====== SUPPLIED RECORDS ======
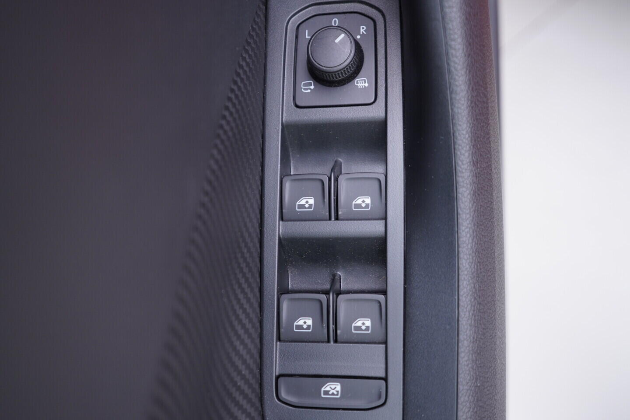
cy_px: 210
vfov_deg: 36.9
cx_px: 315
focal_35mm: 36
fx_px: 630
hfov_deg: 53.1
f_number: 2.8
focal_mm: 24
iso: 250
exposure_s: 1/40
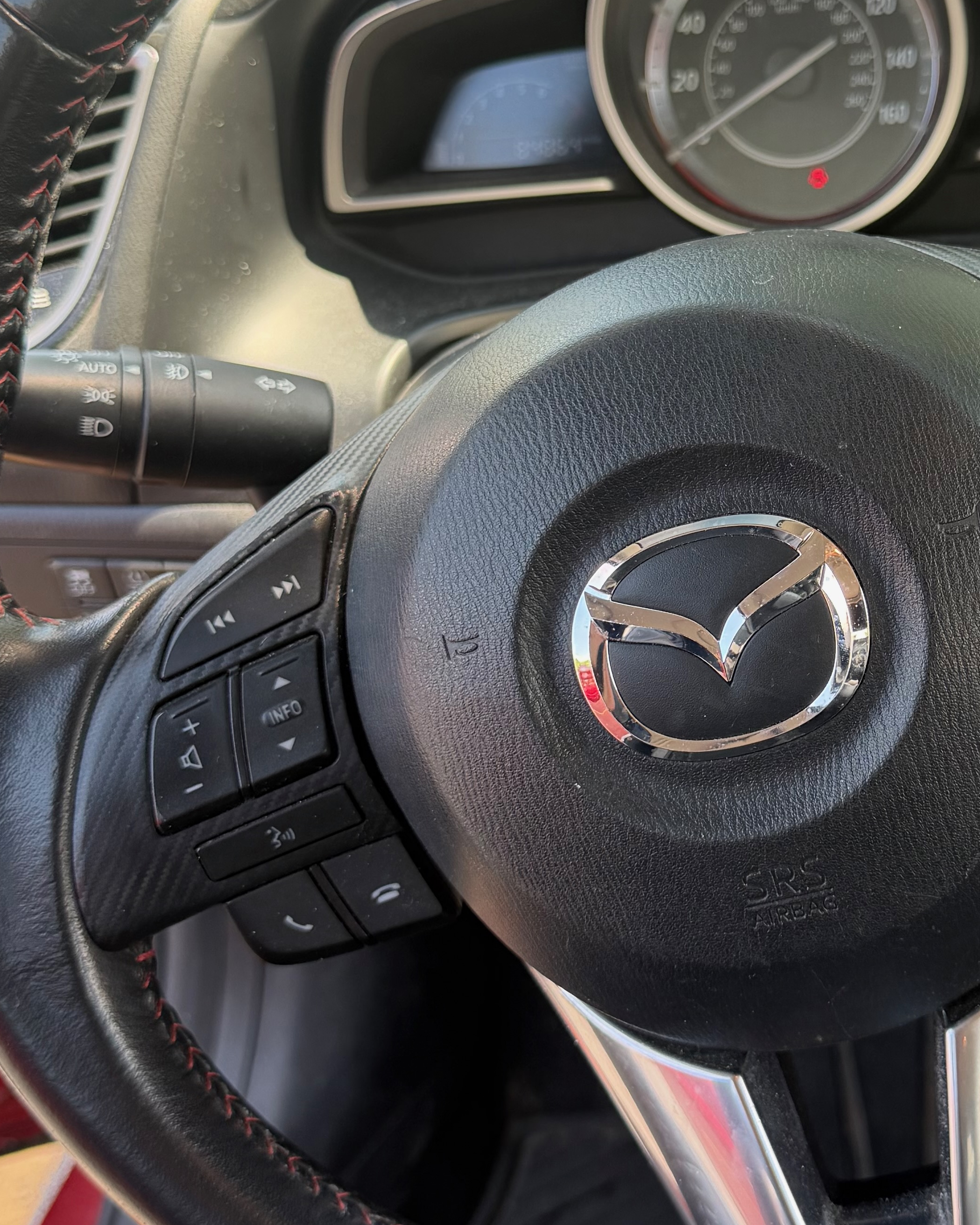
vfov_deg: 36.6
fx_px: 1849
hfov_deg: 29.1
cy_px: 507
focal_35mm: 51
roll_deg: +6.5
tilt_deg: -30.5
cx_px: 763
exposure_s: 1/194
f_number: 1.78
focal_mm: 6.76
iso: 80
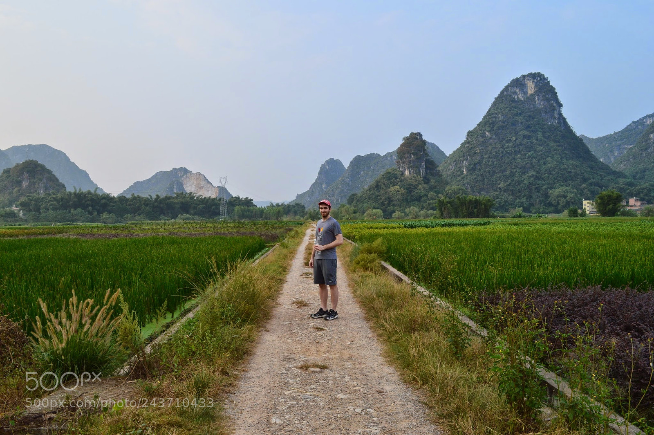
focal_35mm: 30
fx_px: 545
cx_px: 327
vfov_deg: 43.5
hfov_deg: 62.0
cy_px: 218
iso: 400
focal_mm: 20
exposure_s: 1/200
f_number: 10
======
====== SUPPLIED RECORDS ======
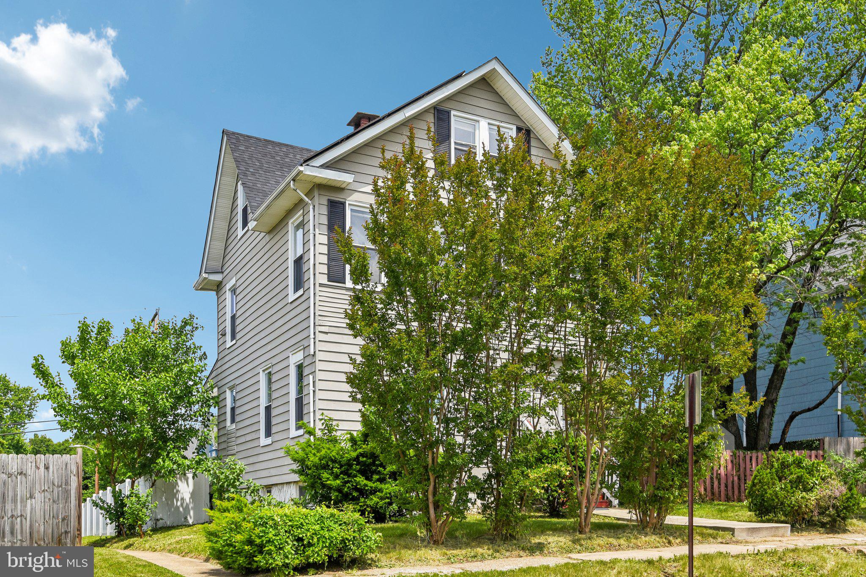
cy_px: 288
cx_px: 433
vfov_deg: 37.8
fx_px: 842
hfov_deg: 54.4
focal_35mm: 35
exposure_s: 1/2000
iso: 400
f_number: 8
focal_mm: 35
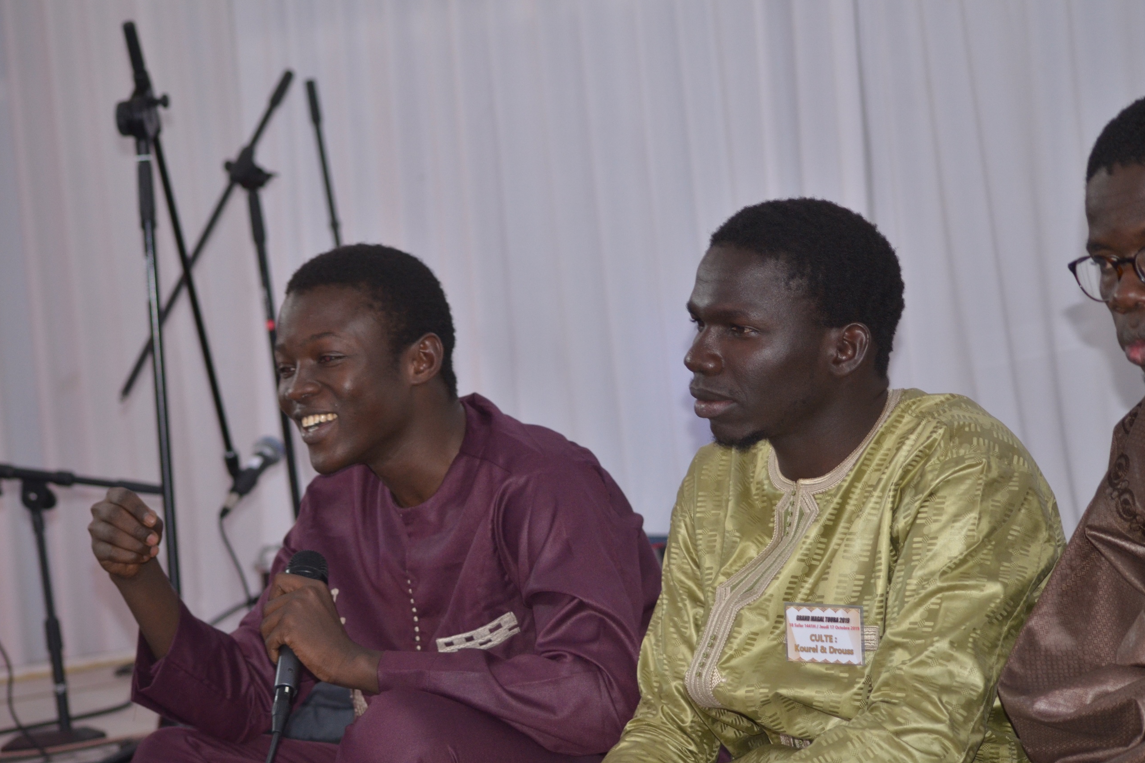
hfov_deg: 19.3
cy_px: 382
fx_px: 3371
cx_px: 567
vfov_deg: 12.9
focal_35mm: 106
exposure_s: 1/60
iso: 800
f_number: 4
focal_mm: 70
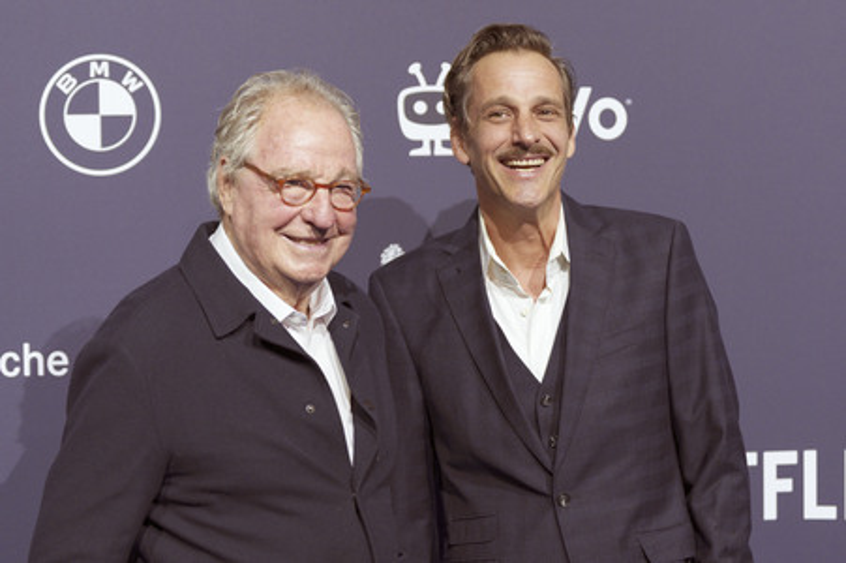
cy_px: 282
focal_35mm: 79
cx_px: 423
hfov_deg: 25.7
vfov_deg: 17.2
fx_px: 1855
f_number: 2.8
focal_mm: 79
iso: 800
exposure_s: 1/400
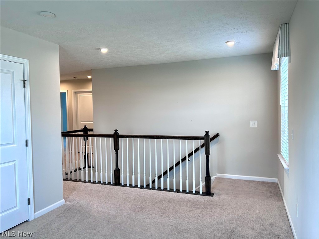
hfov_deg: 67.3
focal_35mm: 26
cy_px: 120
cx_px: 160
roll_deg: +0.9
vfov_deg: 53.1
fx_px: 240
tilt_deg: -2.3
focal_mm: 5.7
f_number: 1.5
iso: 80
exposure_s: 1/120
======
====== SUPPLIED RECORDS ======
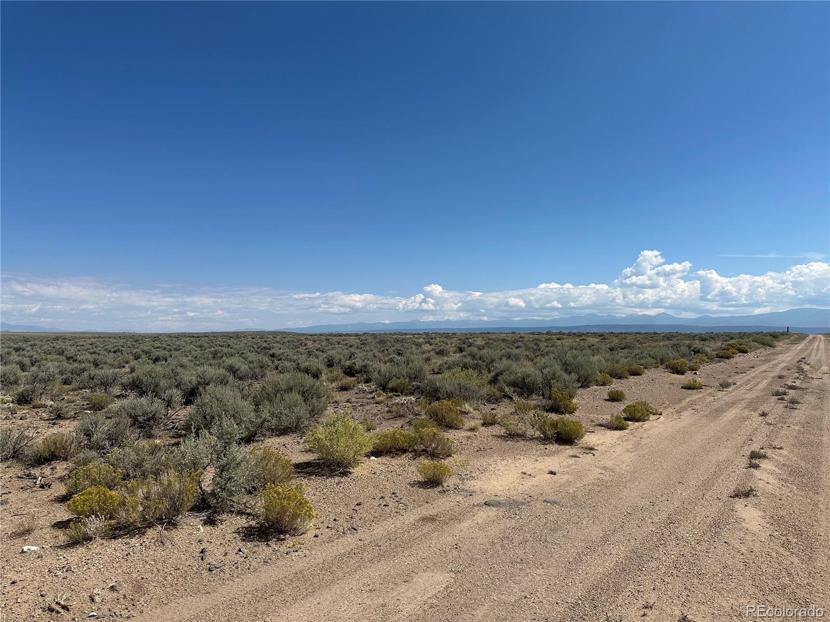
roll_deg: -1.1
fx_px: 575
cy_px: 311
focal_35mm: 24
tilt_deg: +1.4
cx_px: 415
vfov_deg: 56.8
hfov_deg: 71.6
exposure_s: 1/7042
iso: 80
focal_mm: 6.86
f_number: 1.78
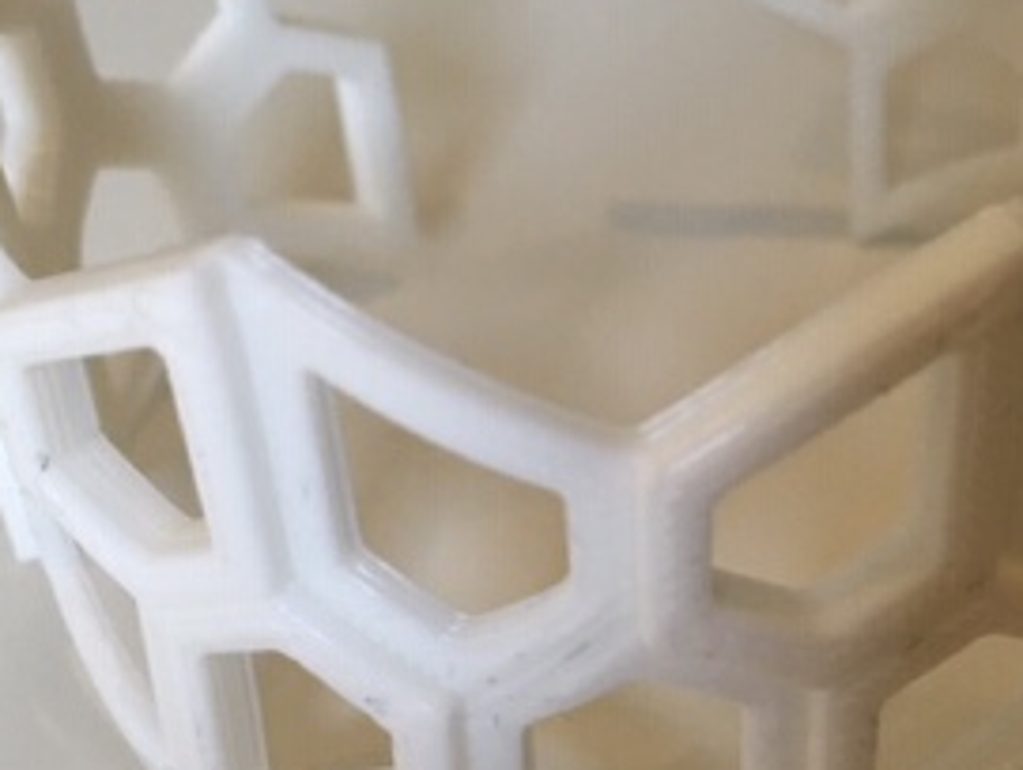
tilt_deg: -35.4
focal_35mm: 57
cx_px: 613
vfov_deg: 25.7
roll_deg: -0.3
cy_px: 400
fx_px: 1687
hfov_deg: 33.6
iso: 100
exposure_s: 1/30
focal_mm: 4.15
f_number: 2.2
======
ASSIGNED TASK:
Return exactly the lines above, from the one with "exposure_s: 1/7042" up to and including the one with "f_number: 2.2", and include no pictures.

RESPONSE AREA:
exposure_s: 1/7042
iso: 80
focal_mm: 6.86
f_number: 1.78
tilt_deg: -35.4
focal_35mm: 57
cx_px: 613
vfov_deg: 25.7
roll_deg: -0.3
cy_px: 400
fx_px: 1687
hfov_deg: 33.6
iso: 100
exposure_s: 1/30
focal_mm: 4.15
f_number: 2.2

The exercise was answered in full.